For a week with surprisingly little price movement, a lot actually happened in steel.
As James May pointed out, North American steel prices continued to defy conventional wisdom and stayed far ahead of those in the rest of the developed world. U.S. Steel CEO Mario Longhi canceled expansion projects and explained why he still needs to cut costs.
In India, signs of a turnaround started popping up as the Modi government created a new strategy to deliver the steel sector’s long-stated goal of 300 million tons per annum by 2015.
Chinese steel prices were mixed for the week. The price of iron ore 58% fines from India hit a high price of CNY 840.00 ($136.90) and a low price of CNY 830.00 ($135.27) per dry metric ton. Chinese HRC saw a 0.3% decline over the past week to CNY 3,030 ($493.82) per metric ton. At CNY 1,390 ($226.54) per metric ton, the week finished with no movement for Chinese coking coal. Chinese slab prices held steady from the previous week at CNY 3,480 ($567.16) per metric ton.

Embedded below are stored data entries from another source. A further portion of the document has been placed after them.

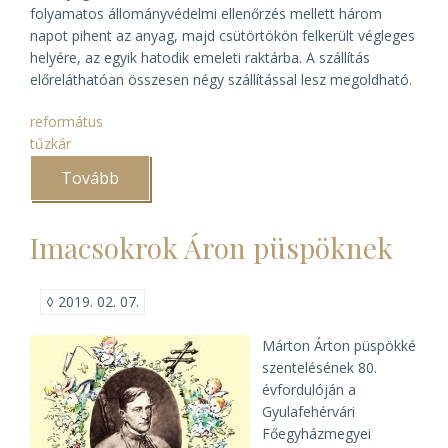
folyamatos állományvédelmi ellenőrzés mellett három
napot pihent az anyag, majd csütörtökön felkerült végleges
helyére, az egyik hatodik emeleti raktárba. A szállítás
előreláthatóan összesen négy szállítással lesz megoldható.
református
tűzkár
Tovább
(Megkezdődött
a
Ráday
Levéltár
Imacsokrok Áron püspöknek
átszállítása
)
◊
2019. 02. 07.
Márton Árton püspökké
szentelésének 80.
évfordulóján a
Gyulafehérvári
Főegyházmegyei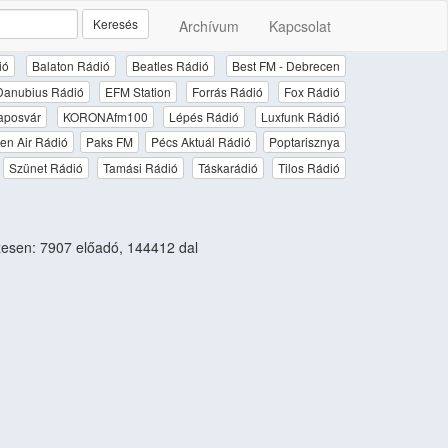
Keresés
Archívum
Kapcsolat
ió
Balaton Rádió
Beatles Rádió
Best FM - Debrecen
Danubius Rádió
EFM Station
Forrás Rádió
Fox Rádió
aposvár
KORONAfm100
Lépés Rádió
Luxfunk Rádió
en Air Rádió
Paks FM
Pécs Aktuál Rádió
Poptarisznya
Szünet Rádió
Tamási Rádió
Táskarádió
Tilos Rádió
esen: 7907 előadó, 144412 dal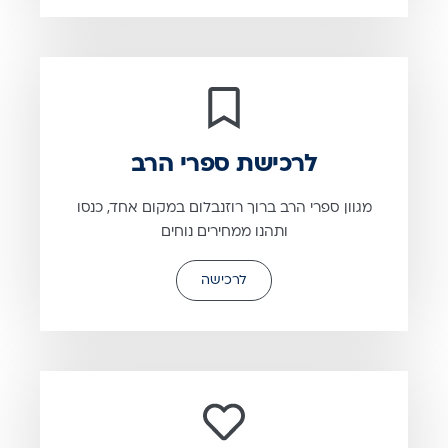
לרכישת ספרי הרב
מגוון ספרי הרב ברוך רוזנבלום במקום אחד, כנסו
ותהנו ממחירים נוחים
לרכישה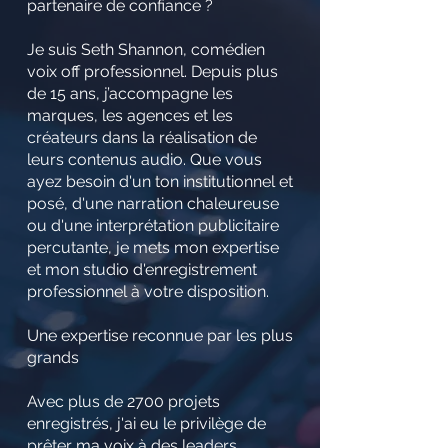
partenaire de confiance ?
Je suis Seth Shannon, comédien
voix off professionnel. Depuis plus
de 15 ans, j’accompagne les
marques, les agences et les
créateurs dans la réalisation de
leurs contenus audio. Que vous
ayez besoin d'un ton institutionnel et
posé, d'une narration chaleureuse
ou d'une interprétation publicitaire
percutante, je mets mon expertise
et mon studio d'enregistrement
professionnel à votre disposition.
Une expertise reconnue par les plus
grands
Avec plus de 2700 projets
enregistrés, j'ai eu le privilège de
prêter ma voix à des leaders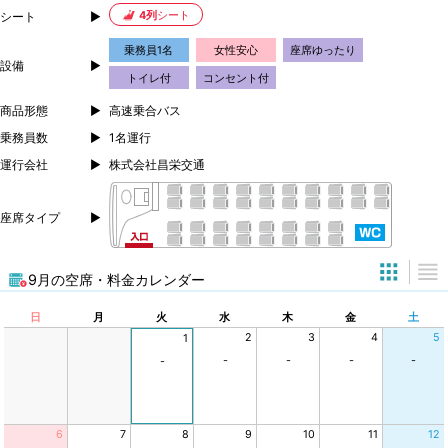
4列
シート
シート
乗務員1名
女性安心
座席ゆったり
設備
トイレ付
コンセント付
商品形態
高速乗合バス
乗務員数
1名運行
運行会社
株式会社昌栄交通
座席タイプ
9月の空席・料金カレンダー
日
月
火
水
木
金
土
2
3
4
5
1
-
-
-
-
-
6
7
8
9
10
11
12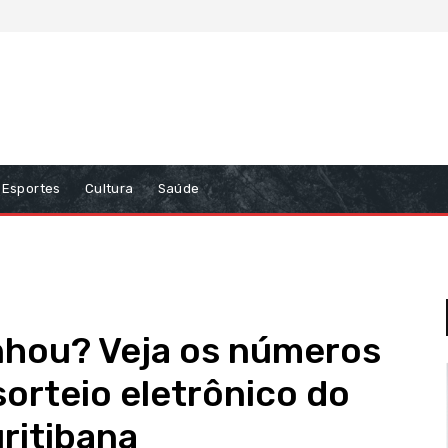
Esportes
Cultura
Saúde
nhou? Veja os números
sorteio eletrônico do
ritibana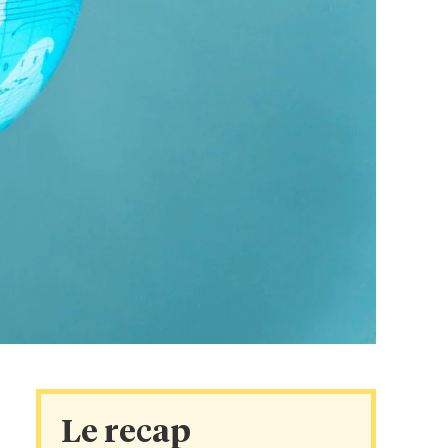
Le recap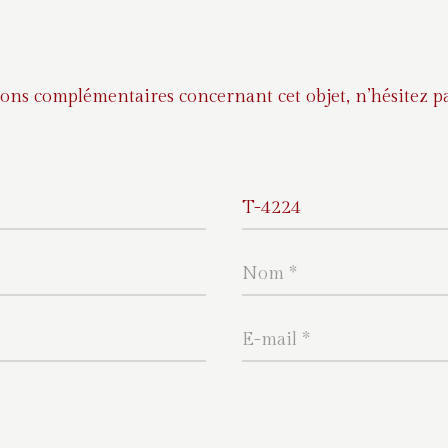
ons complémentaires concernant cet objet, n’hésitez pa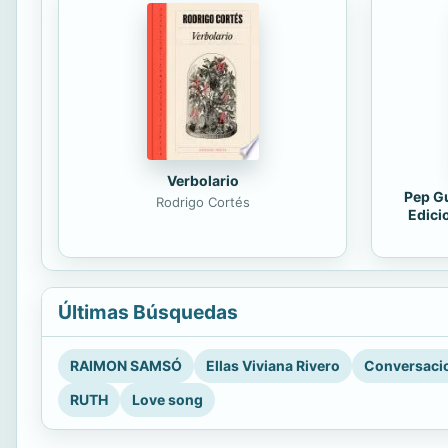
Verbolario
Pep Gu
Rodrigo Cortés
Edici
Últimas Búsquedas
RAIMON SAMSÓ
Ellas Viviana Rivero
Conversacio
RUTH
Love song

On the LME, the 3-month price of steel billet remained steady from the previous week at $455.00 per metric ton. Closing at $450.00 per metric ton, the steel billet cash price remained unchanged on the LME for the week.
Korean steel prices were flat for the week. Closing at KRW 240,000 ($232.01) per metric ton, Korean steel scrap remained unchanged for the week. Korean pig iron traded sideways last week, hovering around KRW 635,000 ($619.69) per metric ton.